>>>>>

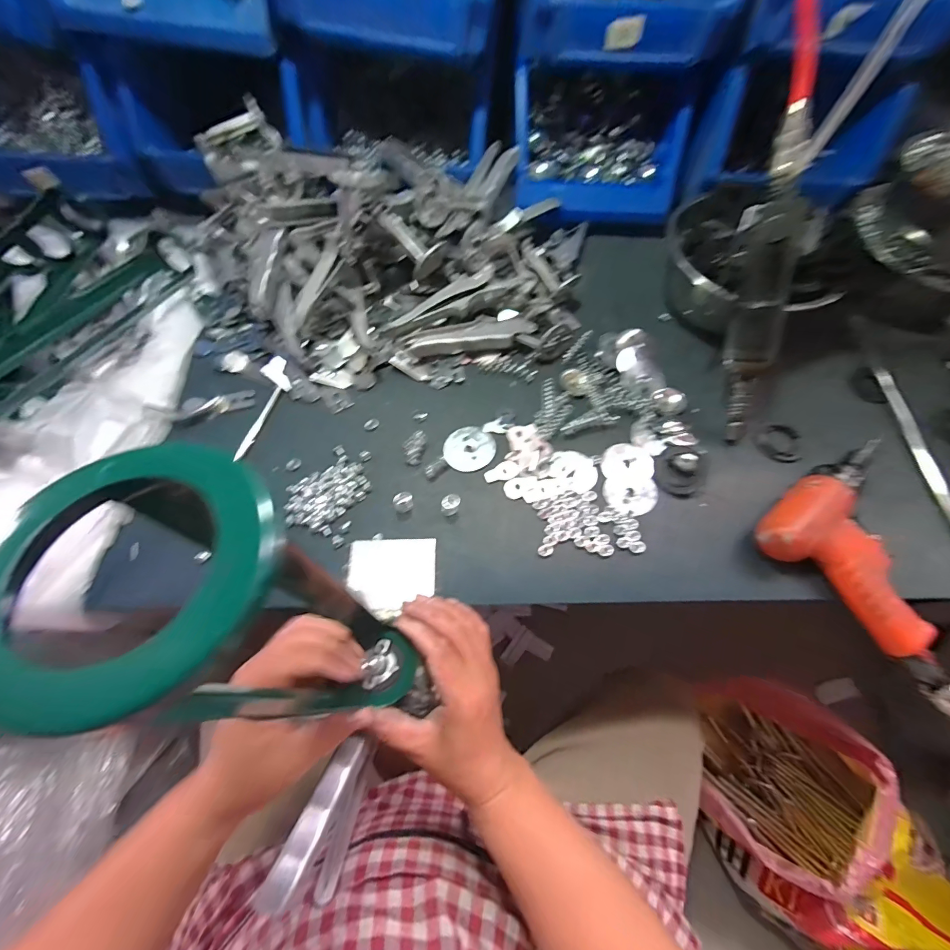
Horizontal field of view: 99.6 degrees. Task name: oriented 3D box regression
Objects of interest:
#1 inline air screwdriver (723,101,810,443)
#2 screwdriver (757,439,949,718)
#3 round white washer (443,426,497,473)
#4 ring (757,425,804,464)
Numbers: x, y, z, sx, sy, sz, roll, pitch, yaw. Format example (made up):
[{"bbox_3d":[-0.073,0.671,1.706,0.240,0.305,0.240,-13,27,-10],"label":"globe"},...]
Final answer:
[{"bbox_3d":[0.253,-0.156,0.352,0.034,0.254,0.031,-5,23,-4],"label":"inline air screwdriver"},{"bbox_3d":[0.371,0.079,0.340,0.167,0.038,0.218,-37,71,-17],"label":"screwdriver"},{"bbox_3d":[-0.005,-0.026,0.396,0.049,0.004,0.049,1,65,-2],"label":"round white washer"},{"bbox_3d":[0.310,-0.032,0.406,0.042,0.007,0.043,1,65,-2],"label":"ring"}]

<<<<<

TASK INSTRUCTIONS:
Would you please set down the data above again exactly, without its pictures?

EXERCISE RESPONSE:
Horizontal field of view: 99.6 degrees. Task name: oriented 3D box regression
Objects of interest:
#1 inline air screwdriver (723,101,810,443)
#2 screwdriver (757,439,949,718)
#3 round white washer (443,426,497,473)
#4 ring (757,425,804,464)
Numbers: x, y, z, sx, sy, sz, roll, pitch, yaw. Format example (made up):
[{"bbox_3d":[-0.073,0.671,1.706,0.240,0.305,0.240,-13,27,-10],"label":"globe"},...]
Final answer:
[{"bbox_3d":[0.253,-0.156,0.352,0.034,0.254,0.031,-5,23,-4],"label":"inline air screwdriver"},{"bbox_3d":[0.371,0.079,0.340,0.167,0.038,0.218,-37,71,-17],"label":"screwdriver"},{"bbox_3d":[-0.005,-0.026,0.396,0.049,0.004,0.049,1,65,-2],"label":"round white washer"},{"bbox_3d":[0.310,-0.032,0.406,0.042,0.007,0.043,1,65,-2],"label":"ring"}]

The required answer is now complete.